Problem:
Gather all lines in the data that hold the string "ClientSimple".

Records for this exercise:

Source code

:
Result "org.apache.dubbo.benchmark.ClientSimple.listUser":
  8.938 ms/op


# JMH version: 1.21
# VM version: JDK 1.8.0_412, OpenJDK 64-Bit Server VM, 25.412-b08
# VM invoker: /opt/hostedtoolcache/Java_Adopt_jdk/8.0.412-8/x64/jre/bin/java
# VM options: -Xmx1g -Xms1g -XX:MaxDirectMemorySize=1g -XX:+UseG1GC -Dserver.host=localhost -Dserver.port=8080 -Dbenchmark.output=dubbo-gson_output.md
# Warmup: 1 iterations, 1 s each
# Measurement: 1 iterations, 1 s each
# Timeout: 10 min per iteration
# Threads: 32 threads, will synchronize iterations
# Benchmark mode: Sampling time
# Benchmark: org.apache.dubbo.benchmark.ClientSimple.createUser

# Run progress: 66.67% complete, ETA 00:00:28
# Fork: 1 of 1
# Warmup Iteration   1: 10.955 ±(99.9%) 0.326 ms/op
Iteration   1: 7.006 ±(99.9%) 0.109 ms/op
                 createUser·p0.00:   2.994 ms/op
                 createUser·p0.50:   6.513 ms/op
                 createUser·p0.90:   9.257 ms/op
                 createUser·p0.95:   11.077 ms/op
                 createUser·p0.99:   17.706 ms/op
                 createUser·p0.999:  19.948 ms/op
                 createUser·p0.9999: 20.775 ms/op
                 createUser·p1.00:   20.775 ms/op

...

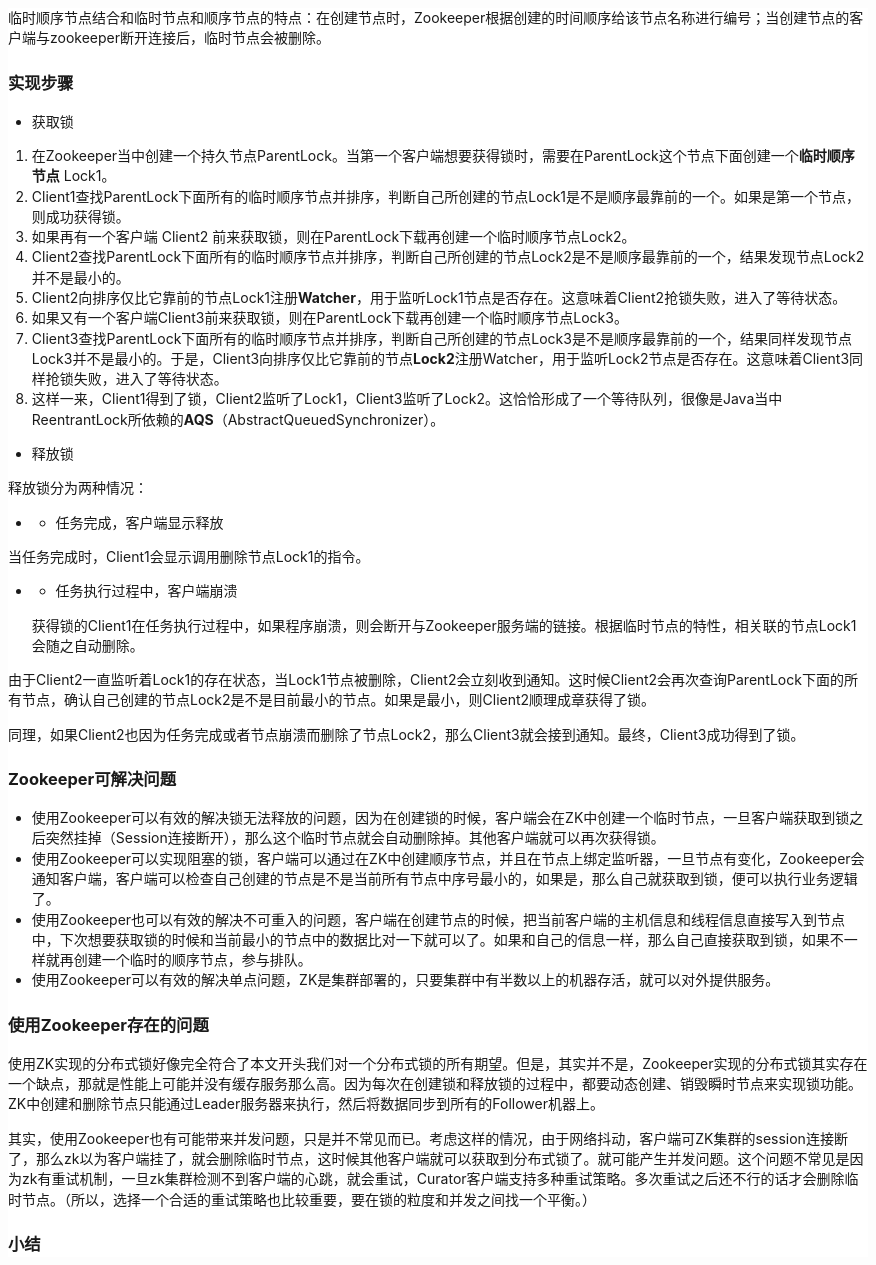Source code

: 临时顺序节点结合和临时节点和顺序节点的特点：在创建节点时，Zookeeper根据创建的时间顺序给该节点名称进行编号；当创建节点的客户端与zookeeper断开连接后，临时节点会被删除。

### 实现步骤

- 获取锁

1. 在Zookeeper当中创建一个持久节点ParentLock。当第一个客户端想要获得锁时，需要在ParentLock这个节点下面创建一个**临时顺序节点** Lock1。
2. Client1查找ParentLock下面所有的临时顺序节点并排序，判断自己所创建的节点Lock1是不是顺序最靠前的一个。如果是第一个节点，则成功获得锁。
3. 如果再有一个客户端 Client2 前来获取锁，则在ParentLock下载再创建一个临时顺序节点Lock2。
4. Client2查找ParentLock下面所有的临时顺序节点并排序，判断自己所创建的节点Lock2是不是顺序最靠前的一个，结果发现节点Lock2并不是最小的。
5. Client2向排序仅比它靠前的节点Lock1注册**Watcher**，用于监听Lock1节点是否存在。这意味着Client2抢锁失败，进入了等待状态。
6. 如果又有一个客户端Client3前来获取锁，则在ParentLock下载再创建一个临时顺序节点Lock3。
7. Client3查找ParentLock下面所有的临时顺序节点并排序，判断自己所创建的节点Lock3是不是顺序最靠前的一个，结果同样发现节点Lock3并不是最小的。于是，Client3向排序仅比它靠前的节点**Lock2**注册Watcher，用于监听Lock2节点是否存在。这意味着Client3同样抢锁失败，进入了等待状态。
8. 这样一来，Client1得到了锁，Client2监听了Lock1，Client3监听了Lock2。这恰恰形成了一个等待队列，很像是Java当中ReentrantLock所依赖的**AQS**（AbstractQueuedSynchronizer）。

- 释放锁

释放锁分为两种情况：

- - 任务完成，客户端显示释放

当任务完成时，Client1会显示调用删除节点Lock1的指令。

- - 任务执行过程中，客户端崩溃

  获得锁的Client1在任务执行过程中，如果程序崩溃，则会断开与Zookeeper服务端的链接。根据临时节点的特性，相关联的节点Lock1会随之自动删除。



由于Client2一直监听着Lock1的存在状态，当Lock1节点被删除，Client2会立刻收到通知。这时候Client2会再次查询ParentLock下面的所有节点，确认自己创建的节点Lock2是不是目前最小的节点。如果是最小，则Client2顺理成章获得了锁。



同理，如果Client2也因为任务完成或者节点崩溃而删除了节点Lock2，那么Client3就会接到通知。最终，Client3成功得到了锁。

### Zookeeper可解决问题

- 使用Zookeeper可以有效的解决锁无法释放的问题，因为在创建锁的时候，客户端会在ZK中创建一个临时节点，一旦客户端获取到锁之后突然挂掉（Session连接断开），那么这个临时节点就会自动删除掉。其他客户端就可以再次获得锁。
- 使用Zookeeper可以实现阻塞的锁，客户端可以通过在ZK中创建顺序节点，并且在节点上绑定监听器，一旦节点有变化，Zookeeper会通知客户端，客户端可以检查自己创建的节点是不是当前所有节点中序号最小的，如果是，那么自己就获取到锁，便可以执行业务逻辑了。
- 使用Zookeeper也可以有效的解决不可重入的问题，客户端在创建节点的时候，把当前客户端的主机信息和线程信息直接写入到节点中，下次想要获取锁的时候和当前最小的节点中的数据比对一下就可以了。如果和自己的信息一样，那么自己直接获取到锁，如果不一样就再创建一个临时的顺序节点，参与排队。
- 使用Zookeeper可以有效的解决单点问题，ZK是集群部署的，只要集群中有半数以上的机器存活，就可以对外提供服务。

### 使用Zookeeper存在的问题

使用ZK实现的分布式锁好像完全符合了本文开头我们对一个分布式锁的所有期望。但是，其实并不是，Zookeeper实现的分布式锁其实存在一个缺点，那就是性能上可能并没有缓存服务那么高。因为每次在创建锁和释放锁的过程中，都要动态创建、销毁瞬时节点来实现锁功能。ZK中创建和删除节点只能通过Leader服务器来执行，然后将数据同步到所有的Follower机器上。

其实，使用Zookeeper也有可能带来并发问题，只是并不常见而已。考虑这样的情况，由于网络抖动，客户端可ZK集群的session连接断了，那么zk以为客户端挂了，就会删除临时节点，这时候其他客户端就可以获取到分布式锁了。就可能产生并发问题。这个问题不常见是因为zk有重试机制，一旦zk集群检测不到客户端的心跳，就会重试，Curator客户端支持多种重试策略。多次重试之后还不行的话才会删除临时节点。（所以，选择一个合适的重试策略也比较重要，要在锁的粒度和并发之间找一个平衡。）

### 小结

Answer section:
Result "org.apache.dubbo.benchmark.ClientSimple.listUser":
# Benchmark: org.apache.dubbo.benchmark.ClientSimple.createUser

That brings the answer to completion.